- [Job]:
The answer must consist solely of the lines below starting at the one containing "tilt_deg: +5.9" and ending at the one containing "f_number: 1.8", repeated exactly, with both ends included and all pictures omitted.

*** Data shown ***

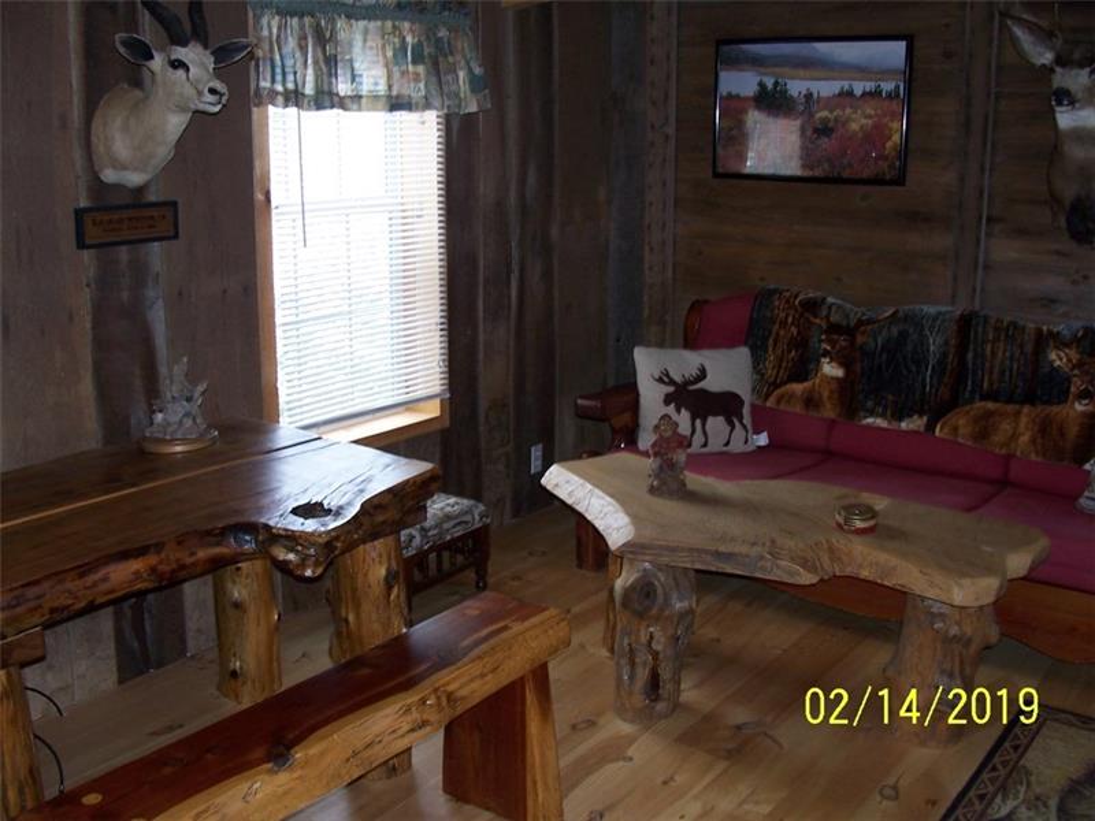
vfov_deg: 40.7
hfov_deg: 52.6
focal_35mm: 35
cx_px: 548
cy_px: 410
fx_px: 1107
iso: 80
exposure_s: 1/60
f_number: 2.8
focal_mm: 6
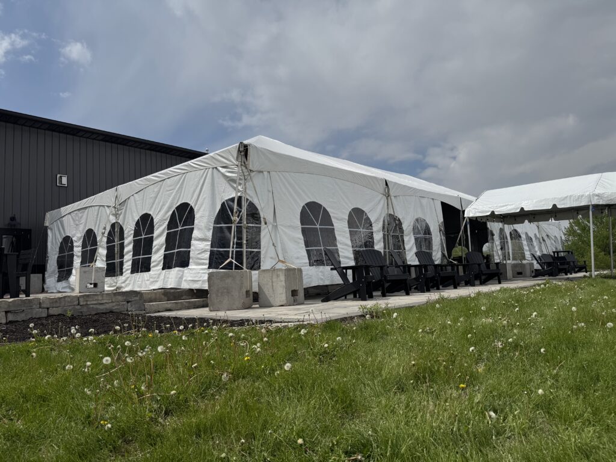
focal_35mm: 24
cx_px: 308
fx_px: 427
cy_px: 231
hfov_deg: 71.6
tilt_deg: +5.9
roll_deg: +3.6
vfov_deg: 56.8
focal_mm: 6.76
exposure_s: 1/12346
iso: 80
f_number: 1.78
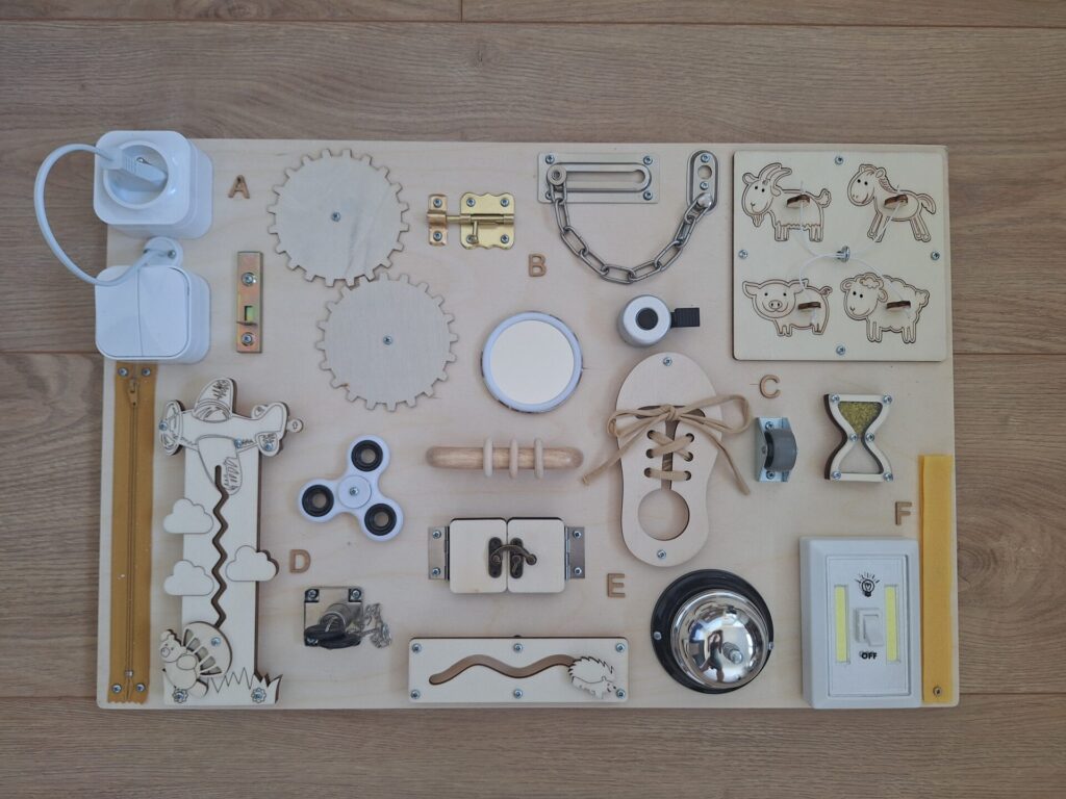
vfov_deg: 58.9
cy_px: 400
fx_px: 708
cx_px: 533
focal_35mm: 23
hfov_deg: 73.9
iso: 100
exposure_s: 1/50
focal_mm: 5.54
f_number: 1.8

***
*** Data shown ***

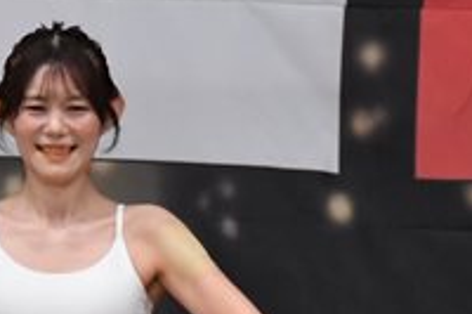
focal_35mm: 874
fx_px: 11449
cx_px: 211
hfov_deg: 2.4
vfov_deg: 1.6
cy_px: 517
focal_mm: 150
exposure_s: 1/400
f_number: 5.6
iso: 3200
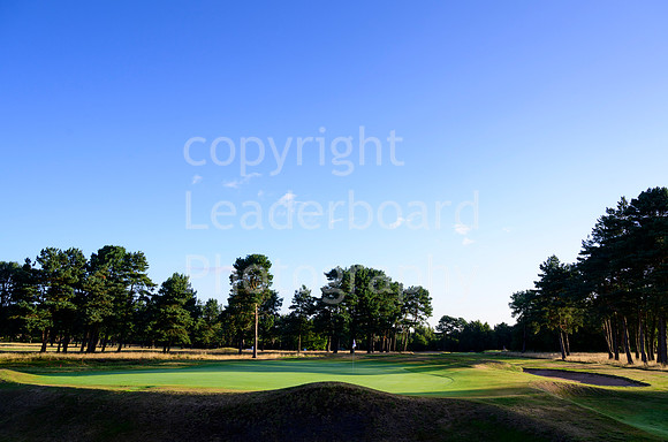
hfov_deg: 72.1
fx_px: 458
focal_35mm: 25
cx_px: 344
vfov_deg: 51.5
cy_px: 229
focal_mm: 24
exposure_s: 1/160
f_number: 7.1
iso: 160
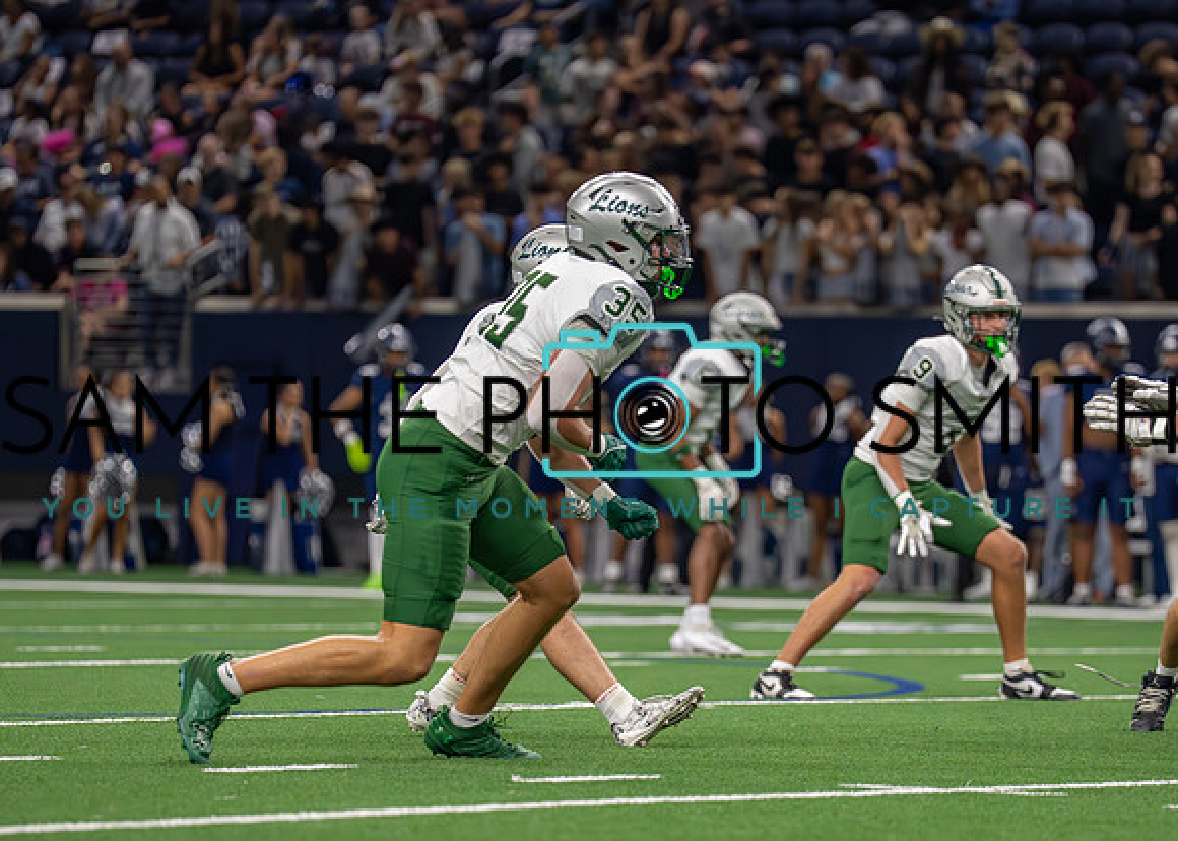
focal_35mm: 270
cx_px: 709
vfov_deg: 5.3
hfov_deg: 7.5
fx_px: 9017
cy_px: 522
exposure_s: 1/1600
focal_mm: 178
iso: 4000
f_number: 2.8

***

- [Finished task]:
tilt_deg: +5.9
roll_deg: +3.6
vfov_deg: 56.8
focal_mm: 6.76
exposure_s: 1/12346
iso: 80
f_number: 1.78
vfov_deg: 58.9
cy_px: 400
fx_px: 708
cx_px: 533
focal_35mm: 23
hfov_deg: 73.9
iso: 100
exposure_s: 1/50
focal_mm: 5.54
f_number: 1.8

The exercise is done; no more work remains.